DIRECTIONS FOR THIS TASK:
What you produce should match the records below precisely, except that images are removed.

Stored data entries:
------

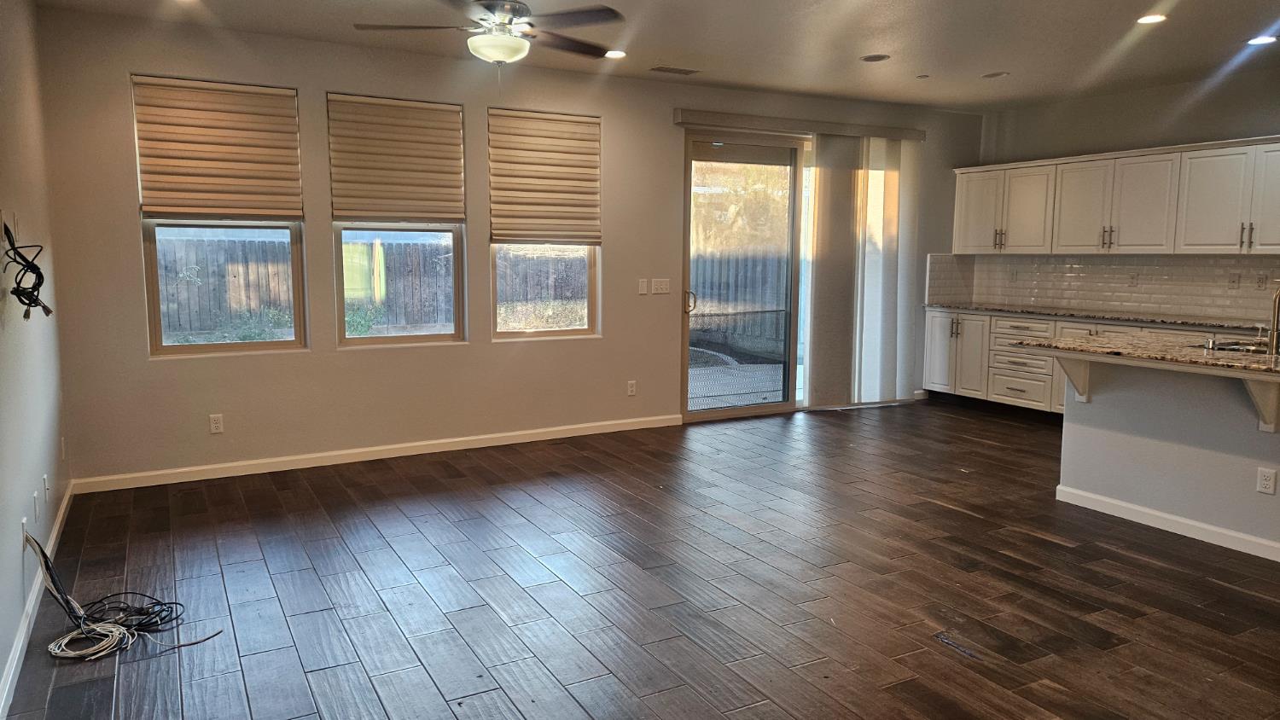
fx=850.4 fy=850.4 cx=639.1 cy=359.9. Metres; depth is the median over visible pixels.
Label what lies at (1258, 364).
island countertop
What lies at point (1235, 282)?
wall socket
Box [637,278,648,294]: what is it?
light switch
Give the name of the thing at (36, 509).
wall socket
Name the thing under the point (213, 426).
wall outlet
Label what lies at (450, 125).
window shade
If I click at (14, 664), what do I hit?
baseboard
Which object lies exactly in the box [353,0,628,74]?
ceiling fan
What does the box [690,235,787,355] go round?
wooden fence
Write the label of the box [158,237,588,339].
wooden fence
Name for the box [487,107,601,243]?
window shade
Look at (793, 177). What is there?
sliding glass door
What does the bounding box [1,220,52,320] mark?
cable bundle
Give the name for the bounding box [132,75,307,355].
window
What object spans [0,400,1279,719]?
floor
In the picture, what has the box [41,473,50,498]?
wall socket
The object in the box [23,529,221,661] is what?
cable bundle
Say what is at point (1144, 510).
baseboard
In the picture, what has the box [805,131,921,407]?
vertical blind
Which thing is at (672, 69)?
ceiling vent
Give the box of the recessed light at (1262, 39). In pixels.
[1246,34,1278,45]
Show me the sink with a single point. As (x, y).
(1235, 348)
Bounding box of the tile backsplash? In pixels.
[923,254,1279,324]
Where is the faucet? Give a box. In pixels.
[1266,285,1279,354]
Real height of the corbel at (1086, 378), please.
0.306 m
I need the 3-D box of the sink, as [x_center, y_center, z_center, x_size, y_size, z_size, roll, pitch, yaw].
[3.151,0.040,4.327,0.449,0.183,0.561,-4,8,-29]
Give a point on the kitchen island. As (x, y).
(1109, 492)
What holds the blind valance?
attached to the back wall at (132, 344)
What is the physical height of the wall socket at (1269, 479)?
0.116 m
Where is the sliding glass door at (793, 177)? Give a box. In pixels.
[681,128,809,420]
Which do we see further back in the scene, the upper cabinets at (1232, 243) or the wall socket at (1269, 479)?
the upper cabinets at (1232, 243)
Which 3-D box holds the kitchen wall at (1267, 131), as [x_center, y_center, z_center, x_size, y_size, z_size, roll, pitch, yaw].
[5.060,-0.604,5.143,0.160,2.720,7.193,-4,8,-29]
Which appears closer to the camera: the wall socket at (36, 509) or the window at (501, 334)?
the wall socket at (36, 509)
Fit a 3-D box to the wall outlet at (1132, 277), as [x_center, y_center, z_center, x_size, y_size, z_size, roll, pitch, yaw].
[3.976,-0.640,6.849,0.010,0.117,0.070,-4,8,-29]
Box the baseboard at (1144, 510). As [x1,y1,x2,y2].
[1055,483,1279,563]
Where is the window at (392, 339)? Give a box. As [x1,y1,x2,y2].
[327,93,467,347]
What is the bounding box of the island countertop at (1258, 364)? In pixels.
[1011,331,1279,377]
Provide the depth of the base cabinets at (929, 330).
7.31 m
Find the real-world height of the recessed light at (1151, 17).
0.010 m
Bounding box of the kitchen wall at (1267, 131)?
[968,64,1279,321]
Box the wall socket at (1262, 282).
[1255,272,1268,289]
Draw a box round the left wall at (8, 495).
[0,0,69,719]
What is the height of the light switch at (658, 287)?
0.115 m
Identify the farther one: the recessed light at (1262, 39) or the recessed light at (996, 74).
the recessed light at (996, 74)
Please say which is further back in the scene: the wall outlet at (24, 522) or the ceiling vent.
the ceiling vent
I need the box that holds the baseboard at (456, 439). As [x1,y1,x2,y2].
[68,413,683,493]
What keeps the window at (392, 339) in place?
in the back wall at (132, 344)
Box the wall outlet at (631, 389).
[626,379,637,395]
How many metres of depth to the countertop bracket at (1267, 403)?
3.90 m
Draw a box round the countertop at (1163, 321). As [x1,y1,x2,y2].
[921,301,1274,332]
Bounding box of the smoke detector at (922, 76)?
[915,73,930,79]
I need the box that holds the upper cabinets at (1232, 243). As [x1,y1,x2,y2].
[951,133,1279,256]
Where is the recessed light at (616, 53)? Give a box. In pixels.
[604,48,627,58]
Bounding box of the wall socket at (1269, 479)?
[1256,466,1276,493]
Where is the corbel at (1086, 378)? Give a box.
[1053,354,1091,401]
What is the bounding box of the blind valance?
[673,108,925,139]
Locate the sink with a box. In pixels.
[1198,338,1272,355]
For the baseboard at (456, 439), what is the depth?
5.61 m
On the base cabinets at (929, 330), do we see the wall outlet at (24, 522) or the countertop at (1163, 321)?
the countertop at (1163, 321)
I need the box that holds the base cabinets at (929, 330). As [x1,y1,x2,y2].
[922,307,1259,414]
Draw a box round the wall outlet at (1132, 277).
[1127,271,1139,287]
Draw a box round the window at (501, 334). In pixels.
[487,111,600,339]
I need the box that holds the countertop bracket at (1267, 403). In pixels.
[1240,376,1279,431]
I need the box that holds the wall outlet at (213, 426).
[209,413,224,433]
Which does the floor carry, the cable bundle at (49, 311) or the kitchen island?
the kitchen island
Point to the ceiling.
(996, 61)
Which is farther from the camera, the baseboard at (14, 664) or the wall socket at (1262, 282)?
the wall socket at (1262, 282)
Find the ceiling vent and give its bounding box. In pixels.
[649,64,700,74]
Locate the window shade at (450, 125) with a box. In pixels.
[325,93,465,224]
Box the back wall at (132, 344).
[37,7,979,485]
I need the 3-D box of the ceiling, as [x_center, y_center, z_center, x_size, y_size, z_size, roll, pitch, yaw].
[1.661,-1.750,3.086,7.508,0.117,8.136,-4,8,-29]
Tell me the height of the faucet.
0.377 m
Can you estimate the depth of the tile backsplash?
7.12 m
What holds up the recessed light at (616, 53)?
in the ceiling
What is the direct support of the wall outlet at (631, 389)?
attached to the back wall at (132, 344)
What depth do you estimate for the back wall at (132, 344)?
5.54 m
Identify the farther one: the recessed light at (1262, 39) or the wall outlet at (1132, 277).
the wall outlet at (1132, 277)
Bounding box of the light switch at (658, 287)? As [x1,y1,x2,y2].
[651,278,670,293]
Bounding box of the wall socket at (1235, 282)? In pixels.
[1227,272,1240,290]
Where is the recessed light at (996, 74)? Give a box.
[981,69,1009,78]
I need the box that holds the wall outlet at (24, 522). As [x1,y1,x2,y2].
[20,517,29,553]
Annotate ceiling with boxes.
[16,0,1279,112]
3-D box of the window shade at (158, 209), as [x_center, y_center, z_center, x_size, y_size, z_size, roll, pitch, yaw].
[-2.500,-1.243,5.076,0.848,0.792,0.062,-4,8,-29]
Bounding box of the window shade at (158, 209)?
[130,74,304,220]
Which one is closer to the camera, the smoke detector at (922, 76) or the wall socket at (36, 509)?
the wall socket at (36, 509)
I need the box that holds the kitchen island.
[1057,354,1279,561]
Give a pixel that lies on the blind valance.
(755, 122)
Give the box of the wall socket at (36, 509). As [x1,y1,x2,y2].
[31,488,40,521]
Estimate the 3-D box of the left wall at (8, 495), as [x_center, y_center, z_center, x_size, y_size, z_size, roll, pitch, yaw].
[-1.474,-0.137,1.414,0.160,2.757,7.261,-4,8,-29]
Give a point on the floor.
(262, 570)
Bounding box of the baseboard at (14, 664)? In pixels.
[0,483,75,716]
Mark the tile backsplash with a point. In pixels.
(1211, 300)
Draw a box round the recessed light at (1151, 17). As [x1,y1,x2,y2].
[1134,13,1167,24]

------

ANSWER AREA:
fx=850.4 fy=850.4 cx=639.1 cy=359.9. Metres; depth is the median over visible pixels.
Label what lies at (1258, 364).
island countertop
What lies at point (1235, 282)?
wall socket
Box [637,278,648,294]: what is it?
light switch
Give the name of the thing at (36, 509).
wall socket
Name the thing under the point (213, 426).
wall outlet
Label what lies at (450, 125).
window shade
If I click at (14, 664), what do I hit?
baseboard
Which object lies exactly in the box [353,0,628,74]?
ceiling fan
What does the box [690,235,787,355] go round?
wooden fence
Write the label of the box [158,237,588,339].
wooden fence
Name for the box [487,107,601,243]?
window shade
Look at (793, 177). What is there?
sliding glass door
What does the bounding box [1,220,52,320] mark?
cable bundle
Give the name for the bounding box [132,75,307,355].
window
What object spans [0,400,1279,719]?
floor
In the picture, what has the box [41,473,50,498]?
wall socket
The object in the box [23,529,221,661] is what?
cable bundle
Say what is at point (1144, 510).
baseboard
In the picture, what has the box [805,131,921,407]?
vertical blind
Which thing is at (672, 69)?
ceiling vent
Give the box of the recessed light at (1262, 39). In pixels.
[1246,34,1278,45]
Show me the sink with a single point. As (x, y).
(1235, 348)
Bounding box of the tile backsplash? In pixels.
[923,254,1279,324]
Where is the faucet? Give a box. In pixels.
[1266,285,1279,354]
Real height of the corbel at (1086, 378), please.
0.306 m
I need the 3-D box of the sink, as [x_center, y_center, z_center, x_size, y_size, z_size, roll, pitch, yaw].
[3.151,0.040,4.327,0.449,0.183,0.561,-4,8,-29]
Give a point on the kitchen island. As (x, y).
(1109, 492)
What holds the blind valance?
attached to the back wall at (132, 344)
What is the physical height of the wall socket at (1269, 479)?
0.116 m
Where is the sliding glass door at (793, 177)? Give a box. In pixels.
[681,128,809,420]
Which do we see further back in the scene, the upper cabinets at (1232, 243) or the wall socket at (1269, 479)?
the upper cabinets at (1232, 243)
Which 3-D box holds the kitchen wall at (1267, 131), as [x_center, y_center, z_center, x_size, y_size, z_size, roll, pitch, yaw].
[5.060,-0.604,5.143,0.160,2.720,7.193,-4,8,-29]
Which appears closer to the camera: the wall socket at (36, 509) or the window at (501, 334)?
the wall socket at (36, 509)
Fit a 3-D box to the wall outlet at (1132, 277), as [x_center, y_center, z_center, x_size, y_size, z_size, roll, pitch, yaw].
[3.976,-0.640,6.849,0.010,0.117,0.070,-4,8,-29]
Box the baseboard at (1144, 510). As [x1,y1,x2,y2].
[1055,483,1279,563]
Where is the window at (392, 339)? Give a box. As [x1,y1,x2,y2].
[327,93,467,347]
What is the bounding box of the island countertop at (1258, 364)? In pixels.
[1011,331,1279,377]
Provide the depth of the base cabinets at (929, 330).
7.31 m
Find the real-world height of the recessed light at (1151, 17).
0.010 m
Bounding box of the kitchen wall at (1267, 131)?
[968,64,1279,321]
Box the wall socket at (1262, 282).
[1255,272,1268,289]
Draw a box round the left wall at (8, 495).
[0,0,69,719]
What is the height of the light switch at (658, 287)?
0.115 m
Identify the farther one: the recessed light at (1262, 39) or the recessed light at (996, 74).
the recessed light at (996, 74)
Please say which is further back in the scene: the wall outlet at (24, 522) or the ceiling vent.
the ceiling vent
I need the box that holds the baseboard at (456, 439). As [x1,y1,x2,y2].
[68,413,683,493]
What keeps the window at (392, 339) in place?
in the back wall at (132, 344)
Box the wall outlet at (631, 389).
[626,379,637,395]
How many metres of depth to the countertop bracket at (1267, 403)?
3.90 m
Draw a box round the countertop at (1163, 321). As [x1,y1,x2,y2].
[921,301,1274,332]
Bounding box of the smoke detector at (922, 76)?
[915,73,930,79]
I need the box that holds the upper cabinets at (1232, 243). As [x1,y1,x2,y2].
[951,133,1279,256]
Where is the recessed light at (616, 53)? Give a box. In pixels.
[604,48,627,58]
Bounding box of the wall socket at (1269, 479)?
[1256,466,1276,493]
Where is the corbel at (1086, 378)? Give a box.
[1053,354,1091,401]
What is the bounding box of the blind valance?
[673,108,925,139]
Locate the sink with a box. In pixels.
[1198,338,1272,355]
For the baseboard at (456, 439), what is the depth?
5.61 m
On the base cabinets at (929, 330), do we see the wall outlet at (24, 522) or the countertop at (1163, 321)?
the countertop at (1163, 321)
I need the box that holds the base cabinets at (929, 330). As [x1,y1,x2,y2].
[922,307,1259,414]
Draw a box round the wall outlet at (1132, 277).
[1127,271,1139,287]
Draw a box round the window at (501, 334). In pixels.
[487,111,600,339]
I need the box that holds the countertop bracket at (1267, 403). In pixels.
[1240,376,1279,431]
I need the box that holds the wall outlet at (213, 426).
[209,413,224,433]
Which does the floor carry, the cable bundle at (49, 311) or the kitchen island?
the kitchen island
Point to the ceiling.
(996, 61)
Which is farther from the camera, the baseboard at (14, 664) or the wall socket at (1262, 282)?
the wall socket at (1262, 282)
Find the ceiling vent and give its bounding box. In pixels.
[649,64,700,74]
Locate the window shade at (450, 125) with a box. In pixels.
[325,93,465,224]
Box the back wall at (132, 344).
[37,7,979,485]
I need the 3-D box of the ceiling, as [x_center, y_center, z_center, x_size, y_size, z_size, roll, pitch, yaw].
[1.661,-1.750,3.086,7.508,0.117,8.136,-4,8,-29]
Tell me the height of the faucet.
0.377 m
Can you estimate the depth of the tile backsplash?
7.12 m
What holds up the recessed light at (616, 53)?
in the ceiling
What is the direct support of the wall outlet at (631, 389)?
attached to the back wall at (132, 344)
What depth do you estimate for the back wall at (132, 344)?
5.54 m
Identify the farther one: the recessed light at (1262, 39) or the wall outlet at (1132, 277).
the wall outlet at (1132, 277)
Bounding box of the light switch at (658, 287)? As [x1,y1,x2,y2].
[651,278,670,293]
Bounding box of the wall socket at (1235, 282)? In pixels.
[1227,272,1240,290]
Where is the recessed light at (996, 74)? Give a box.
[981,69,1009,78]
I need the box that holds the wall outlet at (24, 522). As [x1,y1,x2,y2].
[20,517,29,553]
Annotate ceiling with boxes.
[16,0,1279,112]
3-D box of the window shade at (158, 209), as [x_center, y_center, z_center, x_size, y_size, z_size, roll, pitch, yaw].
[-2.500,-1.243,5.076,0.848,0.792,0.062,-4,8,-29]
Bounding box of the window shade at (158, 209)?
[130,74,304,220]
Which one is closer to the camera, the smoke detector at (922, 76) or the wall socket at (36, 509)?
the wall socket at (36, 509)
I need the box that holds the kitchen island.
[1057,354,1279,561]
Give a pixel that lies on the blind valance.
(755, 122)
Give the box of the wall socket at (36, 509). As [x1,y1,x2,y2].
[31,488,40,521]
Estimate the 3-D box of the left wall at (8, 495), as [x_center, y_center, z_center, x_size, y_size, z_size, roll, pitch, yaw].
[-1.474,-0.137,1.414,0.160,2.757,7.261,-4,8,-29]
Give a point on the floor.
(262, 570)
Bounding box of the baseboard at (14, 664)? In pixels.
[0,483,75,716]
Mark the tile backsplash with a point. In pixels.
(1211, 300)
Draw a box round the recessed light at (1151, 17). As [x1,y1,x2,y2].
[1134,13,1167,24]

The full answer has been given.